• _Selected text_:
Reep1 null mice reveal a converging role for hereditary spastic paraplegia proteins in lipid droplet regulation.

Hereditary spastic paraplegias (HSPs; SPG1-76 plus others) are length-dependent disorders affecting long corticospinal axons, and the most common autosomal dominant forms are caused by mutations in genes that encode the spastin (SPG4), atlastin-1 (SPG3A) and REEP1 (SPG31) proteins. These proteins bind one another and shape the tubular endoplasmic reticulum (ER) network throughout cells. They also are involved in lipid droplet formation, enlargement, or both in cells, though mechanisms remain unclear. Here we have identified evidence of partial lipoatrophy in Reep1 null mice in addition to prominent spastic paraparesis. Furthermore, Reep1-/- embryonic fibroblasts and neurons in the cerebral cortex both show lipid droplet abnormalities. The apparent partial lipodystrophy in Reep1 null mice, although less severe, is reminiscent of the lipoatrophy phenotype observed in the most common form of autosomal recessive lipodystrophy, Berardinelli-Seip congenital lipodystrophy. Berardinelli-Seip lipodystrophy is caused by autosomal recessive mutations in the BSCL2 gene that encodes an ER protein, seipin, that is also mutated in the autosomal dominant HSP SPG17 (Silver syndrome). Furthermore, REEP1 co-immunoprecipitates with seipin in cells. This strengthens the link between alterations in ER morphogenesis and lipid abnormalities, with important pathogenic implications for the most common forms of HSP.

• _Exercise instructions_: Retype the passage on Reep1 null mice in full, word for word. The rows after this passage on Reep1 null mice come from a separate source.

• _Entries provided_:
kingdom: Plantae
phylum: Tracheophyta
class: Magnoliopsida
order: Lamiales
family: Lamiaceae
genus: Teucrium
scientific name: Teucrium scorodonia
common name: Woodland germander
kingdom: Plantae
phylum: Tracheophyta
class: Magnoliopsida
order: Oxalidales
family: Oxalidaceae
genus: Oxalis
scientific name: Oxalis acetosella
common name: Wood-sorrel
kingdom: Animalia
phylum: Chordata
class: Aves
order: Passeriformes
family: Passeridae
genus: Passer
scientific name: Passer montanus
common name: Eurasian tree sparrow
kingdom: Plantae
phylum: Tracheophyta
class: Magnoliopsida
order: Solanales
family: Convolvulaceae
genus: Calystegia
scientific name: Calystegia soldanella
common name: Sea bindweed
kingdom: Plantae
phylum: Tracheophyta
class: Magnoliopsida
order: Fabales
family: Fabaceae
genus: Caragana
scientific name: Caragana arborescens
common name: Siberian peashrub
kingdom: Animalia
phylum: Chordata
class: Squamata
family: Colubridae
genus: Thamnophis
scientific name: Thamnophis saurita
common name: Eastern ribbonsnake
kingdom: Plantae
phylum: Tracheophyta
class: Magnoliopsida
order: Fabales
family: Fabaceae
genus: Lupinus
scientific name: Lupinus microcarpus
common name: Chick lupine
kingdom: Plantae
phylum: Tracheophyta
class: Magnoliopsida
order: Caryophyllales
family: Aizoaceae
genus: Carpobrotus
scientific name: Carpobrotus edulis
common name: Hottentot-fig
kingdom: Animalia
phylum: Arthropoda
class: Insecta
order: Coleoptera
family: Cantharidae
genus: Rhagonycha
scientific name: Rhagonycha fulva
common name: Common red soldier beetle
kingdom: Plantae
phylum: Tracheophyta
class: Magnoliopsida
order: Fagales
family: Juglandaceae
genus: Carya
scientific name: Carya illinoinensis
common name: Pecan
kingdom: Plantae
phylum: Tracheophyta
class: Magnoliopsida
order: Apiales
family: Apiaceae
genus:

• _Solution to this problem_:
Reep1 null mice reveal a converging role for hereditary spastic paraplegia proteins in lipid droplet regulation.

Hereditary spastic paraplegias (HSPs; SPG1-76 plus others) are length-dependent disorders affecting long corticospinal axons, and the most common autosomal dominant forms are caused by mutations in genes that encode the spastin (SPG4), atlastin-1 (SPG3A) and REEP1 (SPG31) proteins. These proteins bind one another and shape the tubular endoplasmic reticulum (ER) network throughout cells. They also are involved in lipid droplet formation, enlargement, or both in cells, though mechanisms remain unclear. Here we have identified evidence of partial lipoatrophy in Reep1 null mice in addition to prominent spastic paraparesis. Furthermore, Reep1-/- embryonic fibroblasts and neurons in the cerebral cortex both show lipid droplet abnormalities. The apparent partial lipodystrophy in Reep1 null mice, although less severe, is reminiscent of the lipoatrophy phenotype observed in the most common form of autosomal recessive lipodystrophy, Berardinelli-Seip congenital lipodystrophy. Berardinelli-Seip lipodystrophy is caused by autosomal recessive mutations in the BSCL2 gene that encodes an ER protein, seipin, that is also mutated in the autosomal dominant HSP SPG17 (Silver syndrome). Furthermore, REEP1 co-immunoprecipitates with seipin in cells. This strengthens the link between alterations in ER morphogenesis and lipid abnormalities, with important pathogenic implications for the most common forms of HSP.